U.S. officials say Beijing, a rival superpower, is going too far in its South China Sea sovereignty dispute with ASEAN members Brunei, Malaysia, the Philippines, Taiwan and Vietnam. ASEAN is technically neutral, though its maritime states are open to U.S. military aid.
"Is the United States literally going to build back better, or is it going to appear to be retreating into some kind of Cold War-era mantle?" Chong asked.
Comprehensive strategic partnership
Partnerships are no stranger to the Asia Pacific, and China had them with 78 countries as of 2019, forming the "center of its foreign policy strategy," scholars from Wuhan University and Coastal Carolina University found in a study.
A comprehensive strategic partnership — the strongest level of bilateral arrangement short of a treaty alliance — implies extra close cooperation and follows from 30 years of other Sino-ASEAN agreements, including a free-trade deal. The nature of any partnership depends on follow-up by signatories, but China and ASEAN typically play up economic growth.
--------------------------------------------------
Reproduce the part of the China–ASEAN passage between "A comprehensive strategic" and "up economic growth.", inclusive, word for word.

RECORDS PROVIDED>
--------------------------------------------------
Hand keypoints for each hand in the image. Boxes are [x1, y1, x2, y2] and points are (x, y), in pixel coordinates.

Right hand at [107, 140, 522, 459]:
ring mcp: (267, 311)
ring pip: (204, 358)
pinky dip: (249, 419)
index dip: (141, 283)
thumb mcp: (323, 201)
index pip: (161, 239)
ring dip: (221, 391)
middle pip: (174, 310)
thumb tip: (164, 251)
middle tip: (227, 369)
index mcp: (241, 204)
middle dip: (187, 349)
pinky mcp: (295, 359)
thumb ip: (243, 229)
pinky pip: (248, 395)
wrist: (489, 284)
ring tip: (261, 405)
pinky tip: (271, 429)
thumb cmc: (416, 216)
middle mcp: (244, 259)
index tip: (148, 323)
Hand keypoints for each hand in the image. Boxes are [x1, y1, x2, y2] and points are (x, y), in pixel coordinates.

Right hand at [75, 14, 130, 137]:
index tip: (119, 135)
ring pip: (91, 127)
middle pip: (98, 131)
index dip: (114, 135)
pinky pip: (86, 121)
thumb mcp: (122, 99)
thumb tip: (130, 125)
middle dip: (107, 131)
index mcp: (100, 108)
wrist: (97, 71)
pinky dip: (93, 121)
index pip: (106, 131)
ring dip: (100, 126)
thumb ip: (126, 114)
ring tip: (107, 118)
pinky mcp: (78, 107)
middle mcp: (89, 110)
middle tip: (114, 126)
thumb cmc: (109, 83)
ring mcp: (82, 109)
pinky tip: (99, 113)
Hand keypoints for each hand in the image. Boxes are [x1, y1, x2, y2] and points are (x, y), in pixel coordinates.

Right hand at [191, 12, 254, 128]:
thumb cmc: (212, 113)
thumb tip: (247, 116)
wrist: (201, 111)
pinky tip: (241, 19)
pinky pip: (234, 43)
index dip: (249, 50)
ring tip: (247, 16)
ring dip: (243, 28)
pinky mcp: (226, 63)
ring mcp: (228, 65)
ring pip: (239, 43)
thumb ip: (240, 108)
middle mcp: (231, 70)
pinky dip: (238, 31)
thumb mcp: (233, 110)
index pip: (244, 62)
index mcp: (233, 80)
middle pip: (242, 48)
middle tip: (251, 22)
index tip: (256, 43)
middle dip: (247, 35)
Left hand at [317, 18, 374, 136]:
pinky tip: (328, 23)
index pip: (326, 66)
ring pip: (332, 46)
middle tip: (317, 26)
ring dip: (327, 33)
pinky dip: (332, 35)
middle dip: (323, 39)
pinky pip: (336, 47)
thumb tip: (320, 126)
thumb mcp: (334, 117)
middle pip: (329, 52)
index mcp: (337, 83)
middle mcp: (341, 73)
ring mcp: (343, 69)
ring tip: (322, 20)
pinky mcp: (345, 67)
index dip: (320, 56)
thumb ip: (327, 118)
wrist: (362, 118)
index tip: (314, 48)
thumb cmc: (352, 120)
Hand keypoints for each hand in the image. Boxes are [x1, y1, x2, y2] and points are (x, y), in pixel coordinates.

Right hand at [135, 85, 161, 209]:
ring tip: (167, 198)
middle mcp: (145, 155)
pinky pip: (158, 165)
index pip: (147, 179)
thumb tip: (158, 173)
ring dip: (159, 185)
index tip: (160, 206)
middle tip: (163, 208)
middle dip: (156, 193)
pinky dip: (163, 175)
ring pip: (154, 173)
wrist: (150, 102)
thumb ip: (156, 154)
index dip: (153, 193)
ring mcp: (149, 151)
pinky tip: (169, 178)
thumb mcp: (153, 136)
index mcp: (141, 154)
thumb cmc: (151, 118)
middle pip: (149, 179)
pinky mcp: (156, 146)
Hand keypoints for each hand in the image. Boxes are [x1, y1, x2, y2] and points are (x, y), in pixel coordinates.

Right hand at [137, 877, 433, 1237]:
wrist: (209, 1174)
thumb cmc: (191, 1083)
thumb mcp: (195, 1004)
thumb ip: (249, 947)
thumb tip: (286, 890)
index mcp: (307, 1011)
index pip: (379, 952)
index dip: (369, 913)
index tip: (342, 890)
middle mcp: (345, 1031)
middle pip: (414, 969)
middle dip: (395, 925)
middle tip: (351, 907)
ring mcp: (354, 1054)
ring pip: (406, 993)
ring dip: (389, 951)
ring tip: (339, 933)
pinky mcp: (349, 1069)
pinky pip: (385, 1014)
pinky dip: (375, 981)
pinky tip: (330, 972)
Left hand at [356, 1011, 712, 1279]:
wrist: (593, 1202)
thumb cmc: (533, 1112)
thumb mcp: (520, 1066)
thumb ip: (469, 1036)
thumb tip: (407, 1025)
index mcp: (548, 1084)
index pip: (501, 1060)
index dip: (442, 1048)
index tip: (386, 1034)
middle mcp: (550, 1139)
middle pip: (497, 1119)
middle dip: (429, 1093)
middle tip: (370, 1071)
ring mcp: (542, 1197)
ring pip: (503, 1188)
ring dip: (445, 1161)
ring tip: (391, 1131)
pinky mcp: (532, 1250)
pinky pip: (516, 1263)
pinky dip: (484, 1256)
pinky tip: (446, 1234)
--------------------------------------------------
EXERCISE SOLUTION>
A comprehensive strategic partnership — the strongest level of bilateral arrangement short of a treaty alliance — implies extra close cooperation and follows from 30 years of other Sino-ASEAN agreements, including a free-trade deal. The nature of any partnership depends on follow-up by signatories, but China and ASEAN typically play up economic growth.